▶ [Texte source]
%%
Mais cela implique évidemment d’avoir des gouvernements de gauche qui arrivent au pouvoir avec la volonté de changer radicalement le cours des choses. Cela pose la question de la mobilisation populaire, qui est la clé de la solution. Mais sur le plan technique c’est parfaitement possible. Il faut simplement obliger le secteur bancaire à prendre en compte des pertes, à passer par pertes et profits une série d’éléments de leurs bilans qui sont autant de créances douteuses ou de créances illégitimes.
Quel serait le pas suivant ? Une sorte de plan Marshall pour relancer l’emploi ? Plutôt qu’un plan Marshall, le pas suivant serait soit un New Deal du type de celui des années 1930 à la Franklin Roosevelt, soit un programme plus radical. Mais Roosevelt, dans les mesures prises au cours des premiers mois de son mandat, avait notamment augmenté radicalement le pourcentage d’imposition sur les tranches de revenus les plus élevées, qu’il avait porté à 90%. Un New Deal imposerait aussi une nouvelle discipline financière, comme interdire aux banques d’affaires de se fondre avec des banques de dépôts, où les épargnants déposent leurs épargnes. Roosevelt avait fait adopter le Glass Steagall Act, qui forçait les banques à se séparer entre banques d’affaires et d’investissements d’une part, et banques de dépôts d’autre part. Ce serait une version capitaliste keynésienne de sortie de la crise.
%%
▶ [À compléter]
1. Traduisez en anglais cette phrase du texte source : « Roosevelt avait fait adopter le Glass Steagall Act, qui forçait les banques à se séparer entre banques d’affaires et d’investissements d’une part, et banques de dépôts d’autre part. »
2. Recopiez sans rien changer le passage du texte source qui commence aux mots « Mais cela implique » et s’arrête après les mots « de créances illégitimes. ».
3. Pour chacune de ces affirmations, dites si elle correspond au texte source (oui ou non) et citez tels quels les mots qui permettent de trancher.
(a) Roosevelt avait porté à 90 % l’impôt sur les tranches de revenus les plus élevées.
(b) La mobilisation populaire est présentée comme la clé de la solution.
(c) Sur le plan technique, la solution est jugée impossible.

▶ [Données]
%%
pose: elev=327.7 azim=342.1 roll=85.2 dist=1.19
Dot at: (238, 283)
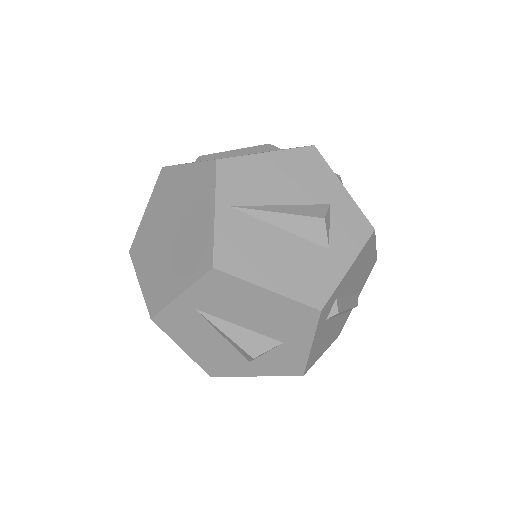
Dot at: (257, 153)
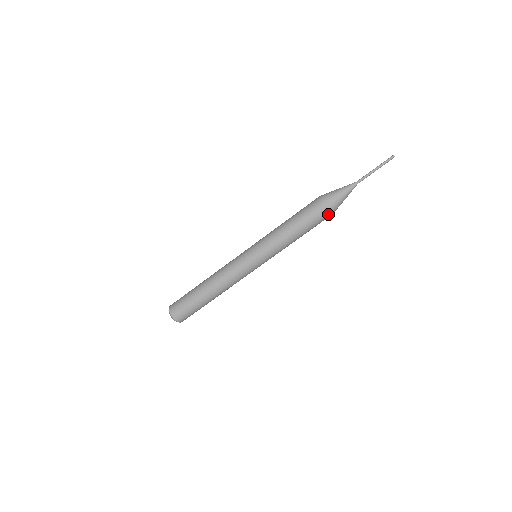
%%
▶ [Réponses attendues]
1. Roosevelt had gotten the Glass Steagall Act passed, which forced banks to split into business and investment banks on the one hand, and deposit banks on the other.

2.
Mais cela implique évidemment d’avoir des gouvernements de gauche qui arrivent au pouvoir avec la volonté de changer radicalement le cours des choses. Cela pose la question de la mobilisation populaire, qui est la clé de la solution. Mais sur le plan technique c’est parfaitement possible. Il faut simplement obliger le secteur bancaire à prendre en compte des pertes, à passer par pertes et profits une série d’éléments de leurs bilans qui sont autant de créances douteuses ou de créances illégitimes.

3.
(a) Oui : « qu’il avait porté à 90% »
(b) Oui : « la mobilisation populaire, qui est la clé de la solution »
(c) Non : « Mais sur le plan technique c’est parfaitement possible. »